In March this year, as part of remem­bering the incident and drawing attention to the Okuama tragedy and the fate of her people, a representative of the World Council of Urhobo Professors asked for the release of the detained elders and re­quested for the setting up of a commission of inquiry. The Council also demanded the rebuilding of Okuama, the establish­ment of a university of wetland studies and the payment of a compensation of one hundred and fifty billion naira to the Okuama people. Despite these calls, the elders arrested exactly one year ago are still being held incommunicado. These are not soldiers, but civilians. They should be released in line with the laws of Nigeria. What happened to Okuama was the use of unjustified and unconscionable violence. And since it was enacted by some soldiers who are agents of state violence the act thus became state violence not just against Okuama, but against the Urhobo nation.

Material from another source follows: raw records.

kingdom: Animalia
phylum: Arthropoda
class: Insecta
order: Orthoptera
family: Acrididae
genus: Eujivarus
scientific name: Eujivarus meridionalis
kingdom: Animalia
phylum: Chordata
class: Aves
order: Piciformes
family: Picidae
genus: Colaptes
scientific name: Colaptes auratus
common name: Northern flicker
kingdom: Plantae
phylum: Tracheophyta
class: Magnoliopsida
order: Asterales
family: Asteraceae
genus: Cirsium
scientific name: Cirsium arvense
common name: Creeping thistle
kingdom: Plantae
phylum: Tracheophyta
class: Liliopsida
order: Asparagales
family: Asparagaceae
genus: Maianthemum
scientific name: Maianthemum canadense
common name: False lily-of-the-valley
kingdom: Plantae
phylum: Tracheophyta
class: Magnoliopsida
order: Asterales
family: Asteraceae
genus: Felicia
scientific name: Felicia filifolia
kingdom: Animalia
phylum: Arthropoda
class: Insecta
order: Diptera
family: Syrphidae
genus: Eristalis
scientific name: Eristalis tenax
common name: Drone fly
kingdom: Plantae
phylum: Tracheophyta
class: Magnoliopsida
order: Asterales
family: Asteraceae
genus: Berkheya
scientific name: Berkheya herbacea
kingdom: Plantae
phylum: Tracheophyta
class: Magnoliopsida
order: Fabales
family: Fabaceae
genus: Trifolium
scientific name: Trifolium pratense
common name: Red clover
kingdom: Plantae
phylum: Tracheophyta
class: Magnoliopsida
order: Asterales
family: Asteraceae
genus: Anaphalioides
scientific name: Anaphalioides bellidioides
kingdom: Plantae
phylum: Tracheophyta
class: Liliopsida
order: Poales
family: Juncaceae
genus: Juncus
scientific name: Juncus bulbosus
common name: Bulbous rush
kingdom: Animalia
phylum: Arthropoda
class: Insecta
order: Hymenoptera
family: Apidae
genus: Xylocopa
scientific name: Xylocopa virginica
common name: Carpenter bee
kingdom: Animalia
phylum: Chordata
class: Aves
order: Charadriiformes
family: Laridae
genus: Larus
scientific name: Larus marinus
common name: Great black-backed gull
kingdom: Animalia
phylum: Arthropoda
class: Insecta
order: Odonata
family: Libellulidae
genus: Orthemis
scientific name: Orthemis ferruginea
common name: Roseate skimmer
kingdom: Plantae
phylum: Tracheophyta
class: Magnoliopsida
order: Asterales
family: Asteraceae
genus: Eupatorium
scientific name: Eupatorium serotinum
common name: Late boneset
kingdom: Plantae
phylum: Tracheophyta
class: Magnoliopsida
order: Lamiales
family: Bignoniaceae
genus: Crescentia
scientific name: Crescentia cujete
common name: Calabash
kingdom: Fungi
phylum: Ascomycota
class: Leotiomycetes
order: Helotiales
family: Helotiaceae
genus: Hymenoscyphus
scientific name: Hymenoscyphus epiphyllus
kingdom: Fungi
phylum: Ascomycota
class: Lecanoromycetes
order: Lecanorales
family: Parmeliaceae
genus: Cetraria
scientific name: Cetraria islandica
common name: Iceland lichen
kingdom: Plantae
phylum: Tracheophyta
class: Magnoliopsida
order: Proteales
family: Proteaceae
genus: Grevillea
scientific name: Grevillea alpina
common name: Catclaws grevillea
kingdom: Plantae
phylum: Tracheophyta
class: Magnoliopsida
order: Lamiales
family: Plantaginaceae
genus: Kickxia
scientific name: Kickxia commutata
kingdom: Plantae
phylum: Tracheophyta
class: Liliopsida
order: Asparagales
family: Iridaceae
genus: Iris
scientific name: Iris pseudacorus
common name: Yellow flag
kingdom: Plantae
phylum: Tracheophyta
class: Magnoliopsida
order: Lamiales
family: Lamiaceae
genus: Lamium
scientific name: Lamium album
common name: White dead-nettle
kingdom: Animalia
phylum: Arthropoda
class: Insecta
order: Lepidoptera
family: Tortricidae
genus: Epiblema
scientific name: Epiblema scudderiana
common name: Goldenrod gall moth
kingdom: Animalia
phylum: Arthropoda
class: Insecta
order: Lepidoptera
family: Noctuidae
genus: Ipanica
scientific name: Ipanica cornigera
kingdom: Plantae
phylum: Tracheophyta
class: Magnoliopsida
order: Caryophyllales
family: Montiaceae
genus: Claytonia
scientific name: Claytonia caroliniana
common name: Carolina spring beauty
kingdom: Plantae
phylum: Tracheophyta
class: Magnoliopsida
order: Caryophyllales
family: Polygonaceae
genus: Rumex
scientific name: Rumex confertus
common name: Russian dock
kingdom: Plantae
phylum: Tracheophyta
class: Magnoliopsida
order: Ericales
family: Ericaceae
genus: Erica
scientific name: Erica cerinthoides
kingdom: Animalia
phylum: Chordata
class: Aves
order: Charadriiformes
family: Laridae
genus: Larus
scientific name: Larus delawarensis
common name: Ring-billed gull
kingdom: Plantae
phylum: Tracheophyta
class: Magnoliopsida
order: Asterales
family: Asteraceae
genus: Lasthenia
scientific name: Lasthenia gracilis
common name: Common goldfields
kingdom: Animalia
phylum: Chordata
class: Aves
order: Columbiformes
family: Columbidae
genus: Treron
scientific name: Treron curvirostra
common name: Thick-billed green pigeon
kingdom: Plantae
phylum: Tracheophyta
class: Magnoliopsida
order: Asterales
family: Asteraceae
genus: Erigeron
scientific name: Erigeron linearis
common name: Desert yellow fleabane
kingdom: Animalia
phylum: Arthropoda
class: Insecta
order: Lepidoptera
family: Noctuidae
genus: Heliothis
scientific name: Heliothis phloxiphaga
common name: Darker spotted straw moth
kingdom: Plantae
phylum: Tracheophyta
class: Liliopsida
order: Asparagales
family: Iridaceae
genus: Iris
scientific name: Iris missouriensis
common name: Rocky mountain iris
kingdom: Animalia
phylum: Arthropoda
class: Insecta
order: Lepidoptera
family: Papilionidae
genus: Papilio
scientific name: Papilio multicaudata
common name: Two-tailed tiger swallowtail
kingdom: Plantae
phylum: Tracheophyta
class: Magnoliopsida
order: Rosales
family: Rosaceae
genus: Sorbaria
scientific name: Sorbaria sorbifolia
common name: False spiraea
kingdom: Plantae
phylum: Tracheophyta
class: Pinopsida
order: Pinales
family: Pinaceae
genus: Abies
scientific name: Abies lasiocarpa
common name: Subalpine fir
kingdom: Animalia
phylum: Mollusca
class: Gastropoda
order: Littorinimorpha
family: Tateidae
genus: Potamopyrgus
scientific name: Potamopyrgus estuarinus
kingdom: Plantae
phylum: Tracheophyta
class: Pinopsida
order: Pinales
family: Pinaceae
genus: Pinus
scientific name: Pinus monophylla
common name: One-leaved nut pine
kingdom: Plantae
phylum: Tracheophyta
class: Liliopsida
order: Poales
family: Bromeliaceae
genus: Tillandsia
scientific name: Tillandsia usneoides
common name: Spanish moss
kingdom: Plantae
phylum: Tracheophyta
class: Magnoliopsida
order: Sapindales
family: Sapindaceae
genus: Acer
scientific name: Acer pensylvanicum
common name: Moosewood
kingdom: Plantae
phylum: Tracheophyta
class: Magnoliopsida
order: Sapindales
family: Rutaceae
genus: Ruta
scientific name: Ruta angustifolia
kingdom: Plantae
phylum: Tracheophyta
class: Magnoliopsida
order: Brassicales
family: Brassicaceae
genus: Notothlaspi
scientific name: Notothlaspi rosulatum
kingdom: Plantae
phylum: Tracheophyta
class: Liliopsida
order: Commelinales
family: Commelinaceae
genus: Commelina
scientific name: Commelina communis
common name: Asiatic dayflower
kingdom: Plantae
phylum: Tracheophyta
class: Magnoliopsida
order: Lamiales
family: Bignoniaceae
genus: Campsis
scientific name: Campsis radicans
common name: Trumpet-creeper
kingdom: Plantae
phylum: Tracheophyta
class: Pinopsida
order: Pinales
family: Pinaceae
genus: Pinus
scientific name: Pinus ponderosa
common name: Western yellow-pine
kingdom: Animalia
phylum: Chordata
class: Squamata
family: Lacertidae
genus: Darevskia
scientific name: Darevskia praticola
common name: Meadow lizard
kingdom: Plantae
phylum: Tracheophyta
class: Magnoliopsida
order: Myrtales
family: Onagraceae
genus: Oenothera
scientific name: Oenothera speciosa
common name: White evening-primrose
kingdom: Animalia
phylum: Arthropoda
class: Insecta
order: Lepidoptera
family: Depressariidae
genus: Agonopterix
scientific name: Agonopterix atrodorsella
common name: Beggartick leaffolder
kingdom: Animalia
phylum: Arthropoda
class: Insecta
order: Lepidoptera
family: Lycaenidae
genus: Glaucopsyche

A country is sometimes fondly referred to as “her” to signify it as mother. This es­sence is captured in our anthem referring to Nigeria as “sovereign motherland”. But has the Nigerian state played the mother to her citizens? The Nigerian state using her soldiers destroyed Ugep, Kalakuta Repub­lic, Bakolori, Ogoni, Odi, Zaki-Biam and now Okuama. How will citizens, especially the people of Okuama look at Nigeria? Is it as a mother who destroys her own and who should be dragged to the Internation­al Criminal Court? Nigeria has terrorized and traumatized Okuama enough. Let re­prieve come. A nation should not terrorize her citizens!